La “politica della talpa” fu un simpatico concetto espresso da  un professore universitario,  che  la sinistra cominciò ad applicare  circa un decennio fa, e che continua ancora oggi.

Un tattica comunicativa molto usata è associare l’avversario, o le sue opinioni, a qualcosa ritenuto sgradevole o negativo; in tal modo l’associazione sgradevole o negativa si trasferisce automaticamente, e quasi sempre irrazionalmente, sull’avversario. E’ una tattica denominare”gufi” coloro che non credono nell’ottimismo di facciata, sminuendo in tal modo le loro critiche, a prescindere se siano valide o meno. Come scrisse un politico famoso “le masse vogliono idee semplici, e hanno poca memoria!”.

I libri, invece,  hanno una memoria lunghissima, a volte millenni, per questo tutte le dittature vogliono controllarli.  I giornali corta.  Radio e televisione hanno una memoria più corta ancora. Il web ha memoria cortissima, e caotica. Anche se sul web è difficile cancellare qualcosa, ogni anno circa l’1% dei dati si perde per ragioni naturali, ma la mentalità del “solo oggi” è così diffusa che gli autori dimenticano comunemente di scrivere l’anno nella pagina. Così cercando qualcosa con un motore di ricerca, sempre più spesso non si riesce a scoprire “di quando” sia quella pagina, e diventa così impossibile sapere se la notizia è vecchia o nuova.

Un essere umano vive qualche decina di anni, ha una memoria di durata corrispondente, e accade che oggi  la memoria degli uomini sia ben superiore a quella dei media, con paradossi gustosi.

Sul “Corriere della Sera” del 10 agosto 2011 il Prof. Pietro Ichino fece l’elogio della talpa, paragonando a questo simpatico animale i politici che continuavano (e continuano, come possiamo vedere) a lavorare per rimuovere il “tabù” del posto fisso. Politici che hanno operato, dopo il “jobs act” di matrice Partito Democratico si può scrivere “con successo”, per eliminare la separazione tra lavoratori protetti e non protetti, spingendo i protetti verso una “non protezione” ancora più diffusa, e i “non protetti” verso una non – protezione ancora peggiore, che oggi è diventata disoccupazione e precariato.

Per ottenerlo le “talpe” ichiniane hanno dovuto scavare sotto sotto per rimuovere questo tabù, anche se (stranamente, ma le talpe sono cieche) lo hanno rimosso solo per altri: i professori universitari (tra cui si annoverava il Prof. Ichino) non sono mai oggetto di provvedimenti legislativi tesi a renderli meno inamovibili dai loro posti; e non solo i professori universitari.
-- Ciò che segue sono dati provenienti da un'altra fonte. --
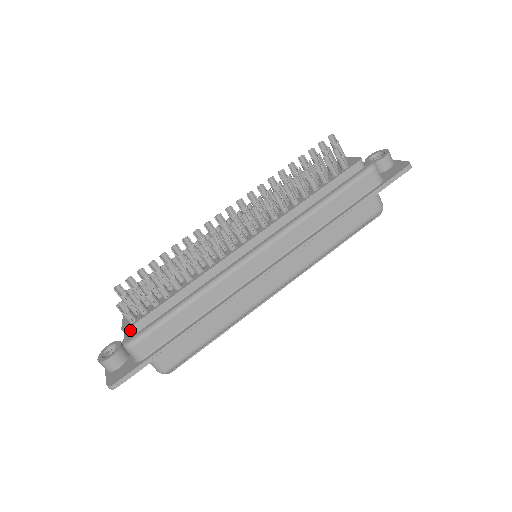
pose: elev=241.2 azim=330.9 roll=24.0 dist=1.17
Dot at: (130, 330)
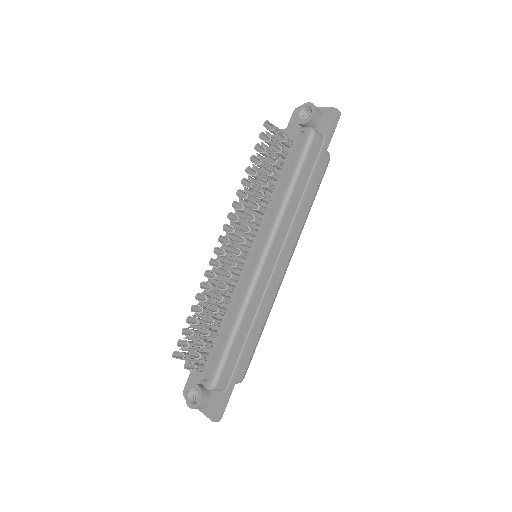
Dot at: (205, 377)
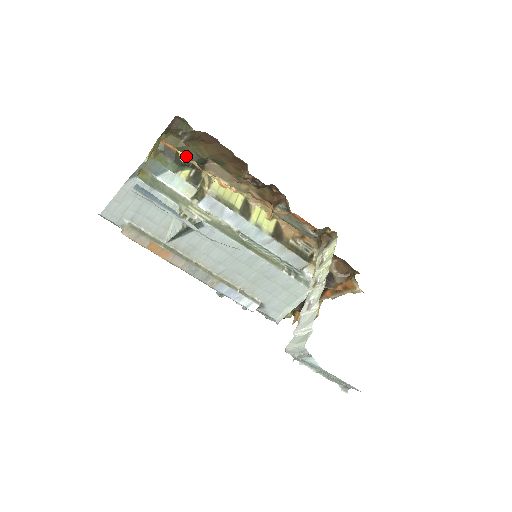
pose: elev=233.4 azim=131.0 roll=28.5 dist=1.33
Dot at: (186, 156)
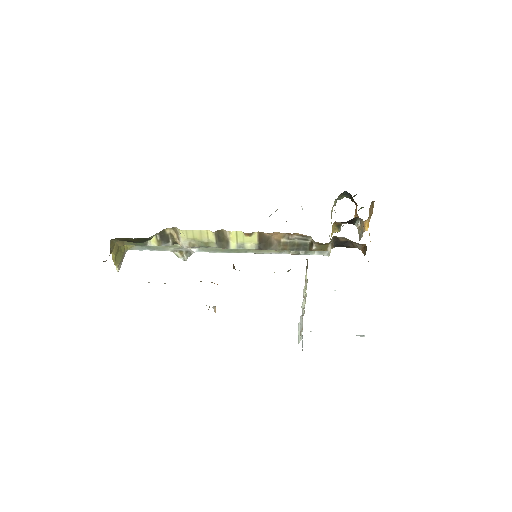
Dot at: (141, 239)
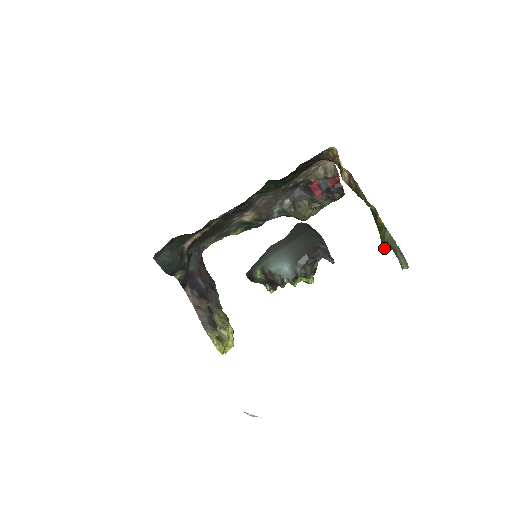
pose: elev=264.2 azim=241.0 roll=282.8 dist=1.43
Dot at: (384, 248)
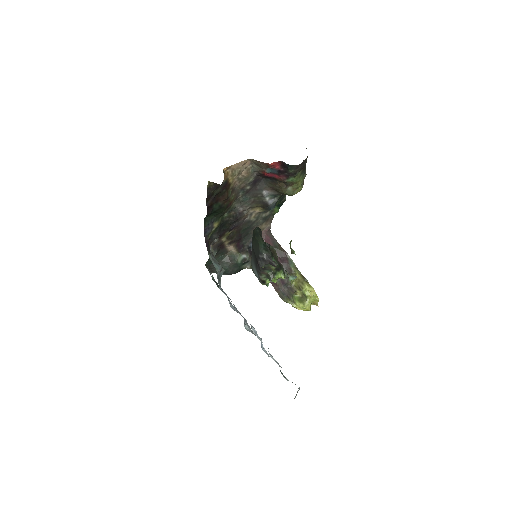
Dot at: occluded
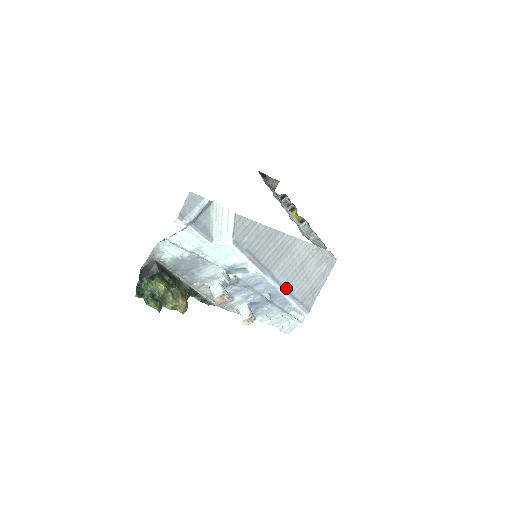
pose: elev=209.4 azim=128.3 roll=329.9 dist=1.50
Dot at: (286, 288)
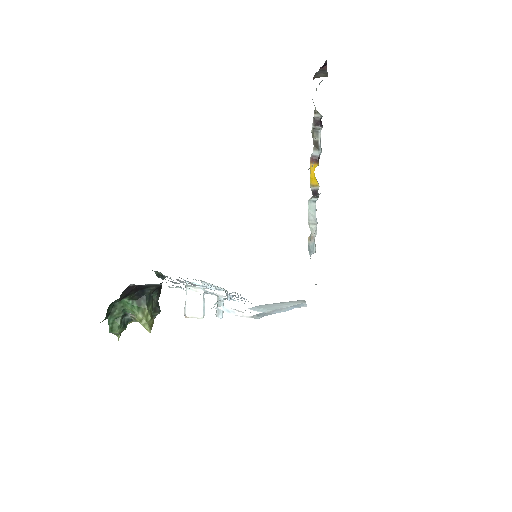
Dot at: occluded
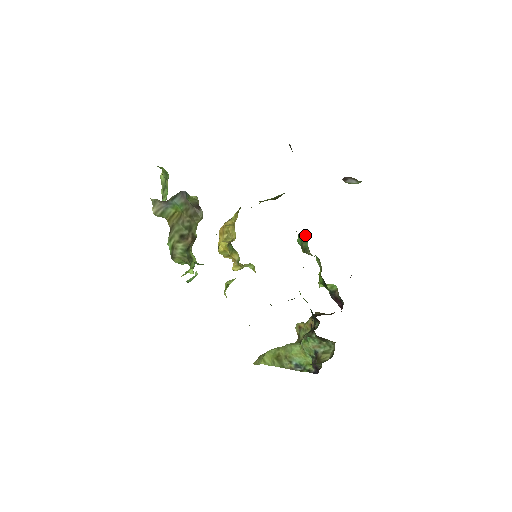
Seguendo la denominazione   del Prof. Ichino (a cui riconosciamo ogni paternità dell’idea), si possono quindi serenamente appellare “talpe” i politici che hanno agito   secondo l’obiettivo designato dal prof. Ichino.

L’ex segretario del Partito Democratico, e Presidente del Consiglio dei Ministri italiano, Matteo Renzi, aveva  la simpatica  abitudine (secondo quanto letto sui giornali, cui afferisce la responsabilità di quanto riportano, perciò ipotizziamo che sia vero) di appellare “gufi” coloro che  avessero opinioni e obiettivi diversi dai suoi. Secondo le categorie del Prof. Ichino il toscano Renzi era  certamente un  esponente della categoria delle “talpe”.
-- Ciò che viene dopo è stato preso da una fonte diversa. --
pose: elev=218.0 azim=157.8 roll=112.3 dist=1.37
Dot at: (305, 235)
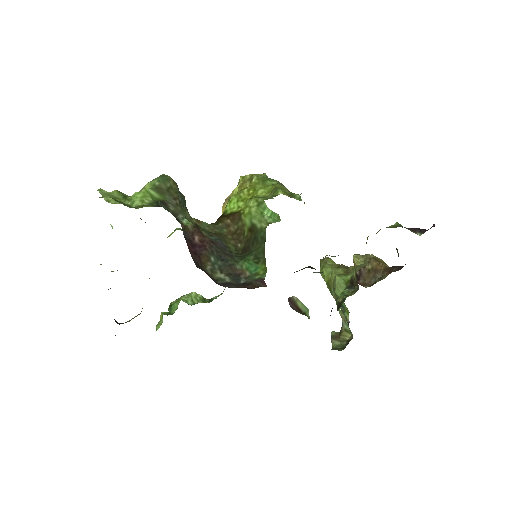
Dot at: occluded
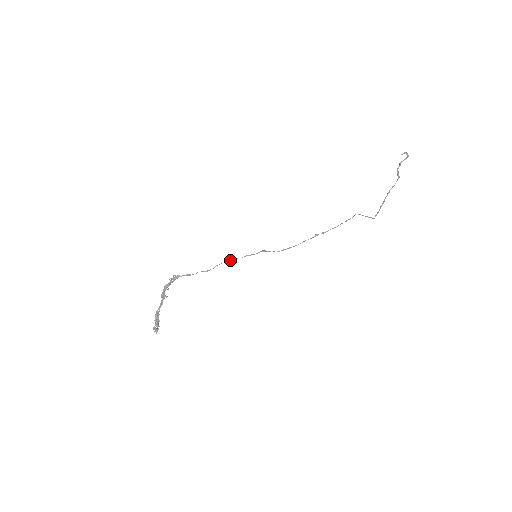
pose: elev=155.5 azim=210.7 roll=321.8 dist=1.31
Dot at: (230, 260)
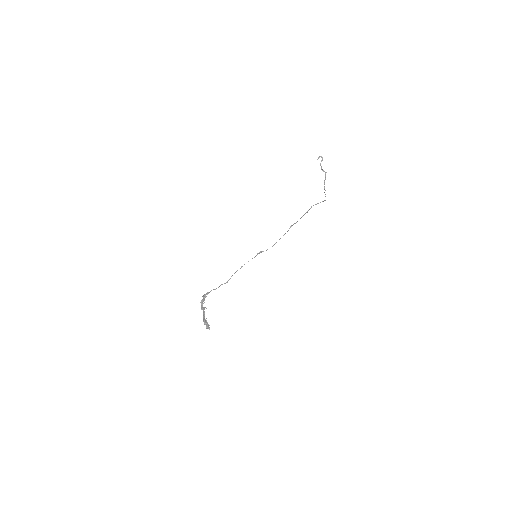
Dot at: occluded
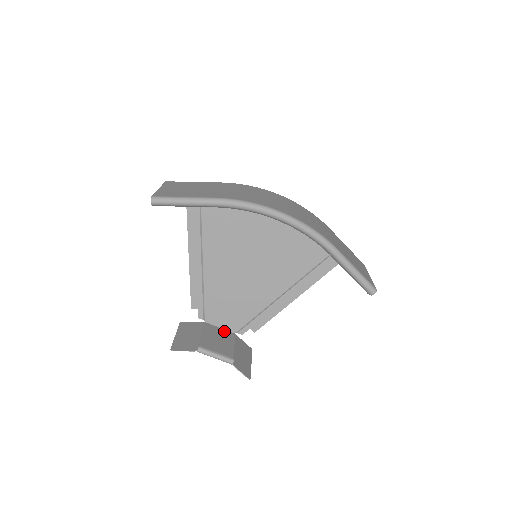
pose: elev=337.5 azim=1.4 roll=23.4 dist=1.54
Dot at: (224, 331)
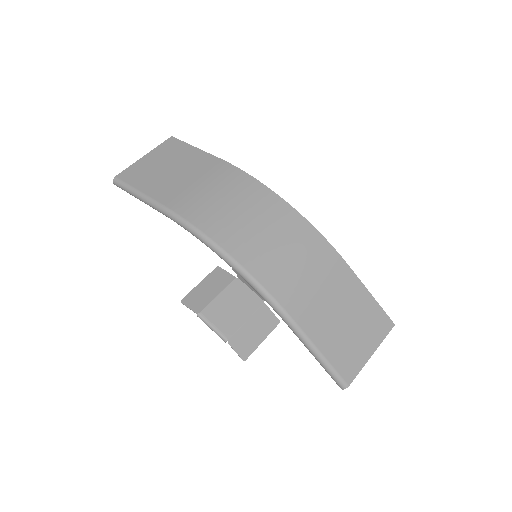
Dot at: (252, 295)
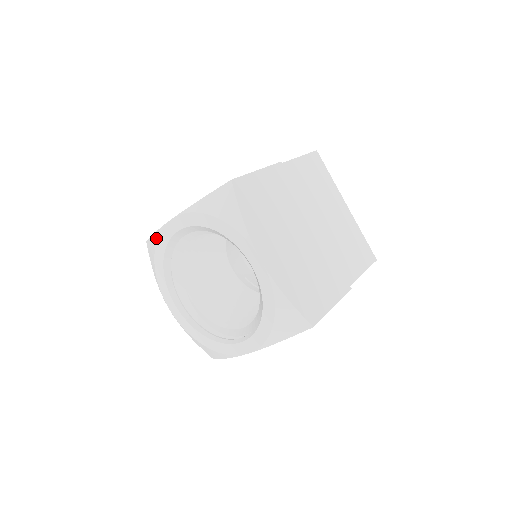
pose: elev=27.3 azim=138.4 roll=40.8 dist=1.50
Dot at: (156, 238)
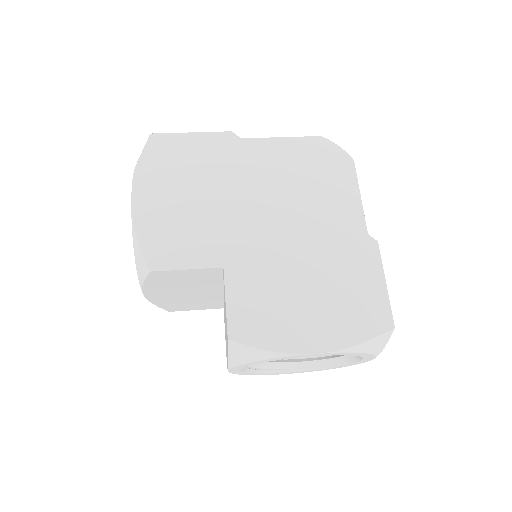
Dot at: (274, 357)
La politica delle talpe opera da anni, e nel 2015 ha ottenuto i risultati voluti da Ichino anche a livello legislativo con il “jobs act” renziano, e poi ha continuato a lavorare. Le talpe sono però note anche per essere cieche, o almeno molto miopi. Chi è miope vede male, malissimo, da lontano. Le talpe scavano gallerie, fino a far crollare ciò che vi è sopra. Distruggono gli orti. I contadini, ovviamente gente sfaticata che gode tutta di un posto fisso, odiano le talpe e amano i gufi (che mangiano topi e altri parassiti, e vedono anche al buio, loro).  Vediamo, a titolo di esempio, le conseguenze della politica delle talpe ichiniane, su un giornale che è dichiaratamente pro-talpe.

Su “La Repubblica” del 3 agosto 2014 era riportato quanto segue:

Crisi, crollano i contratti a tempo indeterminato. In aumento i licenziamenti

Secondo uno studio della Uil, solo il 19,1% delle assunzioni dello scorso anno sono state non a tempo: nel 2008 erano il 27,3%. Un trend confermato anche dai primi tre mesi dell’anno. Nel 2013 le imprese hanno mandato a casa quasi un milione di persone, il 15,6% in più rispetto al 2009.
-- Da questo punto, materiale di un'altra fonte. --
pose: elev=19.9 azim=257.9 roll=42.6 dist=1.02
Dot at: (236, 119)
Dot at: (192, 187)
MILANO – Tra il 2008 e il 2013, la crisi ha bruciato oltre un milione di posti di lavoro oltre a una pesante eredità: i contratti di lavoro a tempo indeterminato sono crollati del 46,4% con un progressivo spostamento dell’offerta verso i contratti a tempo determinato, aumentati del 19,7%. E’ la qualità del lavoro, oltre che la quantità, dunque, a restare al palo in termini di stabilità e di continuità: l’incidenza delle nuove assunzioni con forme contrattuali “instabili” sale, dal 72,7% del 2008 allo’80,9% del 2013 mentre il peso di quello stabili, dal tempo indeterminato all’apprendistato, scende al 19,1 del 2013 rispetto al 27,3% del 2008. A scattare la fotografia di un mercato del lavoro schiacciato dalla recessione è uno studio del Servizio Politiche del Lavoro della Uil.

Una “fragilità” che non migliora nel primo trimestre 2014: 4 attivazioni su 5 sono temporanee e rimane altissima la quota dei contratti a termine, circa 1.583.808, che sfiorano il 67% sul totale. I nuovi contratti a tempo indeterminato, invece, si sono fermati a 418.396, il 17,6%, le colloborazioni allo’8% (189.922), mentre i rapporti di apprendistato sono stati 56.195 pari al 2,4% del totale.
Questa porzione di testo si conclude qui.